Kevin O’Neill has seen basketball teams struggle offensively in Thompson-Boling Arena before. Only back in the day, they were his teams.
From the visitors’ bench Tuesday night, fixing Tennessee’s problems wasn’t his agenda.
“They’re searching a little bit right now,’’ O’Neill said. “Everybody goes through those periods in their schedule.
“They’re going to be a good team. They’re going to bounce back. No question about that.’’
But for now, there’s no question that the Vol Express that rolled out of Pittsburgh on Dec. 10 has jumped the tracks.
A 65-64 loss to O’Neill’s Southern Cal Trojans marked only the second time UT has dropped three consecutive games in the Bruce Pearl Era.
“Frustrating, man. Very frustrating,’’ said junior Cam Tatum.
“I can’t remember the last time I lost three games in a row. Maybe my freshman year of high school.’’
Tuesday’s finish was almost a carbon copy of a 49-48 loss at Charlotte on Friday.
Just like Charlotte, the Vols, trailing by a point, rushed up court after a defensive possession only to have to call a timeout because of spacing and congestion issues.
Friday, they had 3.3 seconds and ended up with a low-percentage shot, a long 3-pointer by Tatum.
Tuesday, it was 3.5 seconds. They ended up with another long 3-pointer, this time by Tobias Harris.
It almost went in. Almost is getting to be a problem.
Since whipping Big East bad boy Pittsburgh convincingly, Tennessee has lost to a pair of mid-majors – Oakland and Charlotte - and now a pretty fair Southern Cal team that took Kansas to the wire three days earlier.
The only previous three-game skid in Pearl’s tenure was Vanderbilt-Ohio State-Auburn, all on the road in January 2007.
That team regrouped to reach the Sweet 16. This one has the potential to do as much.
But for now it better find enough answers to beat Belmont on Thursday night. The same Bruins pushed UT to the limit on Nov. 16. An 85-76 Tennessee win was a one-point game with 36 seconds to play.

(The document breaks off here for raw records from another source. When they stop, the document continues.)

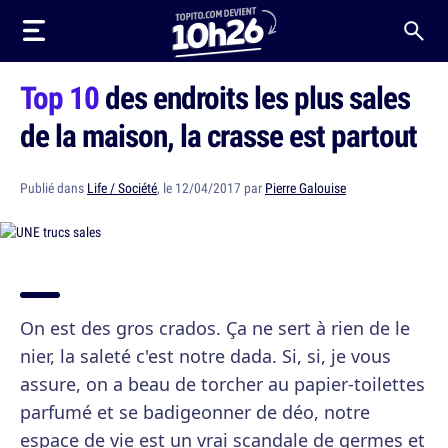
Top 10
des endroits les plus sales
de la maison, la crasse est partout
Publié dans
Life / Société
, le 12/04/2017 par
Pierre Galouise
On est des gros crados. Ça ne sert à rien de le
nier, la saleté c'est notre dada. Si, si, je vous
assure, on a beau de torcher au papier-toilettes
parfumé et se badigeonner de déo, notre
espace de vie est un vrai scandale de germes et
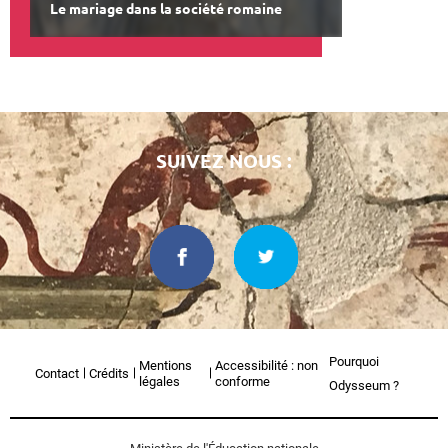
Le mariage dans la société romaine
SUIVEZ NOUS :
Pourquoi
Mentions
Accessibilité : non
Contact
Crédits
légales
conforme
Odysseum ?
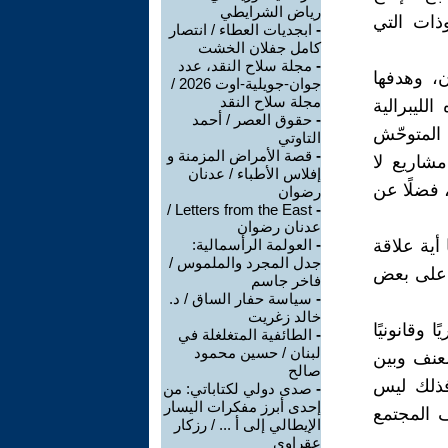
رياض الشرايطي
ذات التي
-
ابجديات العطاء / انتصار
كامل جفلان الخشت
-
مجلة سلاح النقد، عدد
ن، وهدفها
جوان-جويلية-اوت 2026 /
مجلة سلاح النقد
ليبرالية
-
حقوق العصر / أحمد
 المتوحّش
التاوتي
-
قصة الأمراض المزمنة و
شاريع لا
إفلاس الأطباء / عدنان
 فضلًا عن
رضوان
Letters from the East /
-
عدنان رضوان
 أية علاقة
-
العولمة الرأسمالية:
جدل المجرد والملموس /
ا على بعض
فاخر جاسم
-
سياسة حفار الساق / د.
خالد زغريت
 وقانونيًا
-
الطائفية المتغلغلة في
لبنان / حسين محمود
العنف وبين
صالح
؟ فذلك ليس
-
صدى دولي لكتاباتي: من
إحدى أبرز مفكرات اليسار
ف المجتمع
الإيطالي إلى أ ... / رزكار
عقراوي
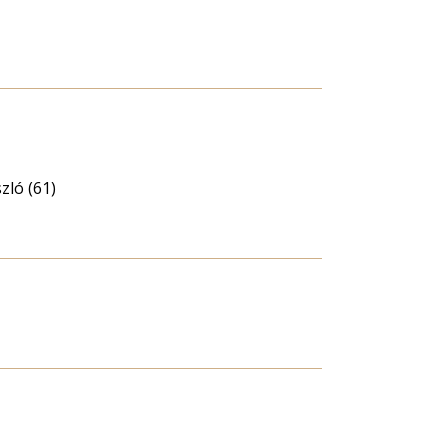
zló (61)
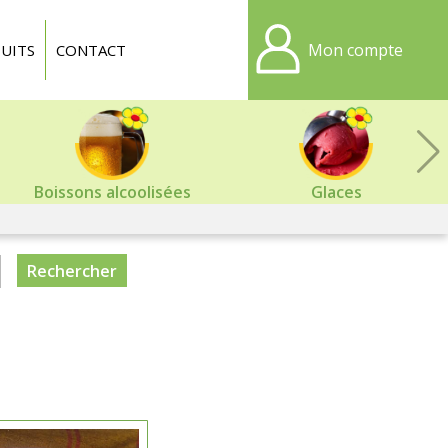
Mon compte
UITS
CONTACT
Boissons alcoolisées
Glaces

Against Southern Cal, the Vols were fighting upstream the entire way. They trailed by 10 points, then eight, 51-43, and never led by more than two.
“Twenty-seven (Southern Cal) points off of 18 turnovers is probably what killed us,’’ said Pearl.
“If we could execute our offense and not turn the ball over we could put ourselves in position to win.’’
Both of the final possessions, at Charlotte and against Southern Cal, were representative of Tennessee’s problems. This team seems at a loss as to how to set up high-percentage shots. Spacing and timing are out of sync or out of reach.
All of a sudden Scotty Hopson shots are not high-percentage.
Since he did a number on Pittsburgh, Hopson is 8-of-31 from the field, including 1-of-10 from 3-point range.
“He’s trying,’’ said Pearl. “He’s working in practice.
“But he’s struggling and it affects his whole game and it affects our entire team.’’
To spacing, timing and errant shooting, add rotation issues to UT’s laundry list. The bench isn’t providing a lift. Pearl hinted adjustments might be forthcoming, but not until after the Christmas break.
It will be a merry Christmas break for O’Neill, who started UT out of the doldrums in a colorful three-year run before leaving abruptly in 1997. His new gig at Southern Cal is looking up.
“If you had told me we’d lose by a bucket at Kansas and win here when I scheduled those games,’’ he said, “I wouldn’t have believed it.’’
And if, on the way home from Pittsburgh 11 days ago, somebody had said the Vols were derailing into a three-game losing streak?
We wouldn’t have believed it either.